As far as strategies goes, there’s so many different strategies out there, in terms of exit, and, entries and exits, in terms of a technical strategy.
The way that we find gives us the highest probability opportunity to make pips from the market, every day, is just by following the daily sentiment. Now, whether that’ll give you five pips for that day, whether it’ll give you 10 pips, 20 pips, 100 pips, it really does depend on the type of sentiment. It really does depend on the type of trade that you take. Also, the underlying volatility of the market.
So, looking at something like the Aussie-Yen. Normally, in a day trade, like the Aussie-Yen, due to much lower volatility ranges, we would expect to make anything, from, or would be happy to make anything, from, let’s say 10 to 30 pips, on a normal, standard day trade like this one, today.
But, because we’ve seen all those massive moves in the market, traded recently, due to the, basically, the run up to the recession, and those big moves we saw in equities, if we just look at this range for today, we can see, it’s almost a 60 per branch to the downside, which is quite a lot for just a standard day trade.
So, it really does depend on quite a couple of factors.
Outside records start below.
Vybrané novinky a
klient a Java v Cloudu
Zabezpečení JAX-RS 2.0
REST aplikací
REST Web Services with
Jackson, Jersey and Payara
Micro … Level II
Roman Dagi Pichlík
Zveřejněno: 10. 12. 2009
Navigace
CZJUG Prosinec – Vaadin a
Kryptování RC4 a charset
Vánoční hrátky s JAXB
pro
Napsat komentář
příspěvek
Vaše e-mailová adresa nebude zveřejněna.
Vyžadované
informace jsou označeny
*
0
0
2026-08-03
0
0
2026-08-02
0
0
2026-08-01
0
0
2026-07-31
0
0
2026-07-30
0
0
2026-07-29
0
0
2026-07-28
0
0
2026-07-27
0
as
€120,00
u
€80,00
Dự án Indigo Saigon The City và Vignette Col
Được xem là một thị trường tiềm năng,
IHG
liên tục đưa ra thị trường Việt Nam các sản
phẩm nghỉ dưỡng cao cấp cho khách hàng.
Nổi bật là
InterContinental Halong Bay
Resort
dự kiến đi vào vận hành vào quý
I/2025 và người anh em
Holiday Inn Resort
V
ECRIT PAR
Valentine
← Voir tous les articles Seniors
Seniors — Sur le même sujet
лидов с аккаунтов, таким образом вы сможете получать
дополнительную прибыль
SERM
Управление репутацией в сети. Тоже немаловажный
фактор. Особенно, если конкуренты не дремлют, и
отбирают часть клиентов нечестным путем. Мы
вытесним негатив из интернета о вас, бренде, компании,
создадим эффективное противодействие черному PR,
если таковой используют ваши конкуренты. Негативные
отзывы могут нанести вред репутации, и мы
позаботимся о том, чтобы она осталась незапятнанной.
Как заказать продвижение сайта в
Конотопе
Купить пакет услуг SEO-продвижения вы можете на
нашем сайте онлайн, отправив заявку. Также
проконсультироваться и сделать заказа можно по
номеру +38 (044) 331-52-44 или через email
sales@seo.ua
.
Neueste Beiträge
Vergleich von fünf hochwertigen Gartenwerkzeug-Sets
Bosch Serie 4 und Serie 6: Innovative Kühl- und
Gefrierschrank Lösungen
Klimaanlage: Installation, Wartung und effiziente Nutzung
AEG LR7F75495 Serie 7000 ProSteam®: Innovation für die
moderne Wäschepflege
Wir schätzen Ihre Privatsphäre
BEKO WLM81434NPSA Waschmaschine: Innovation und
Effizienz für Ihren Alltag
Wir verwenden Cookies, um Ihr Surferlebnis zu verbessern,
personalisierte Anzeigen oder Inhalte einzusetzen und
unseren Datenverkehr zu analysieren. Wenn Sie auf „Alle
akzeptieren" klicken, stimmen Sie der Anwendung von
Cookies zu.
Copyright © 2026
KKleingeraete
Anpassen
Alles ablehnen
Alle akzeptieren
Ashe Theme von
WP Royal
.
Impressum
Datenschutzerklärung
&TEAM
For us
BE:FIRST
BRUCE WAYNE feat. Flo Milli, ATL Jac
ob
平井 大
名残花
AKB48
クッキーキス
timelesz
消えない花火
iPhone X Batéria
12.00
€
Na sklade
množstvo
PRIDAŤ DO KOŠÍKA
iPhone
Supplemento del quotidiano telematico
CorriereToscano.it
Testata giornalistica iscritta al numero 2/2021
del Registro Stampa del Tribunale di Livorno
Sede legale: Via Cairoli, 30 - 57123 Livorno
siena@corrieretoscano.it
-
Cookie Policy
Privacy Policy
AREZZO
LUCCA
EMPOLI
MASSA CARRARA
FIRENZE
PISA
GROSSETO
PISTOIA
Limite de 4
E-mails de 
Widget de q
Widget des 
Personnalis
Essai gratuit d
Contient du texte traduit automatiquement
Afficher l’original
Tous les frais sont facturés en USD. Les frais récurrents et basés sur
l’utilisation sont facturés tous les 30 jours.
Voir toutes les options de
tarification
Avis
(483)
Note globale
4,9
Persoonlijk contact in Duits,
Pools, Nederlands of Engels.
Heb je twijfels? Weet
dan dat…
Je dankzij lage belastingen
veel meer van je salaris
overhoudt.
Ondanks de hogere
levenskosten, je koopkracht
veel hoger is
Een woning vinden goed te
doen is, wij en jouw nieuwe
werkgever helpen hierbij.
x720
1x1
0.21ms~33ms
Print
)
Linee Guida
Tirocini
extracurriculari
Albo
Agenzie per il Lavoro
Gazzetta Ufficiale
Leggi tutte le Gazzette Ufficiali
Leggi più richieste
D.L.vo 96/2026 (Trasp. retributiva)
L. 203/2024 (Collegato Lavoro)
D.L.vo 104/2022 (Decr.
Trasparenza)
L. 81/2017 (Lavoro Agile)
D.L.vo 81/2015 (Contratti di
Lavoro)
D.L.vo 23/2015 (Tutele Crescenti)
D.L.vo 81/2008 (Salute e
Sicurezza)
There isn’t a strategy, especially technically speaking, that can guarantee you any type of, you know, set pip range per day. 10, 20, 30 pips, etc. A trader out there that tells you, you know, you will make 10 pips, every single day by trading this strategy, you know, I would be, I would be very confident in saying that they are not being honest.
If they are trying to sell something like that, a strategy that gives you 20 pips, every single day, every single market environment, timeframe, etc, isn’t being honest.
For us, the highest probability of looking at, basically, taking pips from the market, every day, is making sure that you’re staying on the right sentiment, the fresh sentiment, every single day.
Whether it is trading the Aussie-Yen, like, in an example, for today, in terms of risk of trading, whether we are trading, you know, any other sentiment-type of shift.
Whatever the market is focused on today, whatever is driving the markets today, we prefer to focus on those things, as we think that provides you with a much higher probability of staying on the right side of the market, and ensuring that you extract pips from the market on a daily basis.
Now, that is important, also, because, there might be some days where there just isn’t any high probability sentiment driving currency prices. Now, on those days, the very best of traders are the ones that are gonna be patient, and know that this isn’t an environment to trade in. I’m rather gonna sit out, and wait for a clear catalyst, a clear short-term driver, to, for the next highest probability move.
In days where there’s just nothing driving the markets, on those days, it’s better to stay out, because you might trade something, and you’ll just get a range-bound market, or you’ll be whipped around, in terms of price action. So, there might be some days where you get nothing.
There might be other days where there are ample trading opportunities.
On a day like today, there’s quite a couple, not only looking at the Aussie-Yen, you could’ve considered the Aussie-Swiss, the Kiwi-Yen, Kiwi-Swiss, CAD-Yen, Kiwi-Swiss, a CAD-Swiss, I mean.
So, there’s a couple of opportunities when we have strong sentiment driving the markets, but nothing that will guarantee you a set amount of pips, every single day, in every market environment. So, I hope that helps you out there, Bobby.